Work item. Pull out every line in the items below that contains the string "有下列行为之一", and copy each one in full.

Provided records.
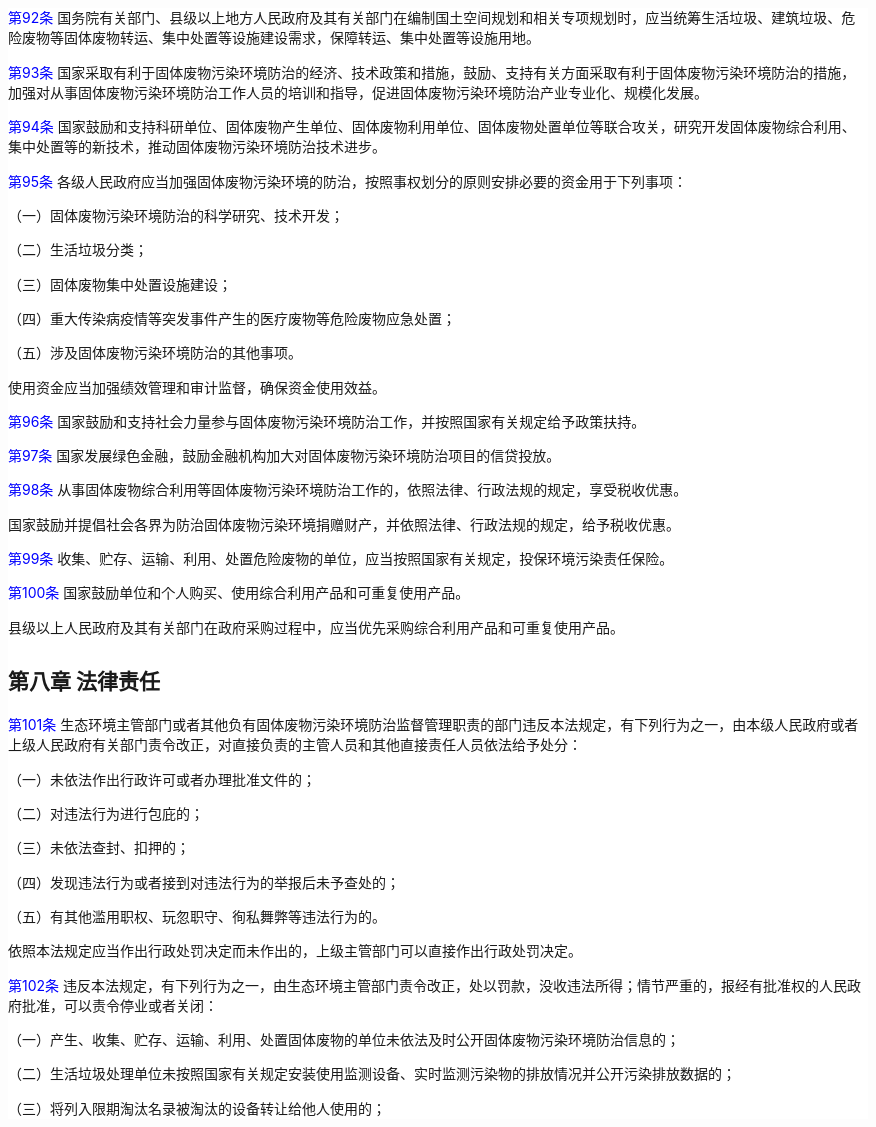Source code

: <a style="color:blue" name="第92条">第92条</a>  国务院有关部门、县级以上地方人民政府及其有关部门在编制国土空间规划和相关专项规划时，应当统筹生活垃圾、建筑垃圾、危险废物等固体废物转运、集中处置等设施建设需求，保障转运、集中处置等设施用地。

<a style="color:blue" name="第93条">第93条</a>  国家采取有利于固体废物污染环境防治的经济、技术政策和措施，鼓励、支持有关方面采取有利于固体废物污染环境防治的措施，加强对从事固体废物污染环境防治工作人员的培训和指导，促进固体废物污染环境防治产业专业化、规模化发展。

<a style="color:blue" name="第94条">第94条</a>  国家鼓励和支持科研单位、固体废物产生单位、固体废物利用单位、固体废物处置单位等联合攻关，研究开发固体废物综合利用、集中处置等的新技术，推动固体废物污染环境防治技术进步。

<a style="color:blue" name="第95条">第95条</a>  各级人民政府应当加强固体废物污染环境的防治，按照事权划分的原则安排必要的资金用于下列事项：

（一）固体废物污染环境防治的科学研究、技术开发；

（二）生活垃圾分类；

（三）固体废物集中处置设施建设；

（四）重大传染病疫情等突发事件产生的医疗废物等危险废物应急处置；

（五）涉及固体废物污染环境防治的其他事项。

使用资金应当加强绩效管理和审计监督，确保资金使用效益。

<a style="color:blue" name="第96条">第96条</a>  国家鼓励和支持社会力量参与固体废物污染环境防治工作，并按照国家有关规定给予政策扶持。

<a style="color:blue" name="第97条">第97条</a>  国家发展绿色金融，鼓励金融机构加大对固体废物污染环境防治项目的信贷投放。

<a style="color:blue" name="第98条">第98条</a>  从事固体废物综合利用等固体废物污染环境防治工作的，依照法律、行政法规的规定，享受税收优惠。

国家鼓励并提倡社会各界为防治固体废物污染环境捐赠财产，并依照法律、行政法规的规定，给予税收优惠。

<a style="color:blue" name="第99条">第99条</a>  收集、贮存、运输、利用、处置危险废物的单位，应当按照国家有关规定，投保环境污染责任保险。

<a style="color:blue" name="第100条">第100条</a>  国家鼓励单位和个人购买、使用综合利用产品和可重复使用产品。

县级以上人民政府及其有关部门在政府采购过程中，应当优先采购综合利用产品和可重复使用产品。

## 第八章 法律责任

<a style="color:blue" name="第101条">第101条</a>  生态环境主管部门或者其他负有固体废物污染环境防治监督管理职责的部门违反本法规定，有下列行为之一，由本级人民政府或者上级人民政府有关部门责令改正，对直接负责的主管人员和其他直接责任人员依法给予处分：

（一）未依法作出行政许可或者办理批准文件的；

（二）对违法行为进行包庇的；

（三）未依法查封、扣押的；

（四）发现违法行为或者接到对违法行为的举报后未予查处的；

（五）有其他滥用职权、玩忽职守、徇私舞弊等违法行为的。

依照本法规定应当作出行政处罚决定而未作出的，上级主管部门可以直接作出行政处罚决定。

<a style="color:blue" name="第102条">第102条</a>  违反本法规定，有下列行为之一，由生态环境主管部门责令改正，处以罚款，没收违法所得；情节严重的，报经有批准权的人民政府批准，可以责令停业或者关闭：

（一）产生、收集、贮存、运输、利用、处置固体废物的单位未依法及时公开固体废物污染环境防治信息的；

（二）生活垃圾处理单位未按照国家有关规定安装使用监测设备、实时监测污染物的排放情况并公开污染排放数据的；

（三）将列入限期淘汰名录被淘汰的设备转让给他人使用的；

Result below.
<a style="color:blue" name="第101条">第101条</a>  生态环境主管部门或者其他负有固体废物污染环境防治监督管理职责的部门违反本法规定，有下列行为之一，由本级人民政府或者上级人民政府有关部门责令改正，对直接负责的主管人员和其他直接责任人员依法给予处分：
<a style="color:blue" name="第102条">第102条</a>  违反本法规定，有下列行为之一，由生态环境主管部门责令改正，处以罚款，没收违法所得；情节严重的，报经有批准权的人民政府批准，可以责令停业或者关闭：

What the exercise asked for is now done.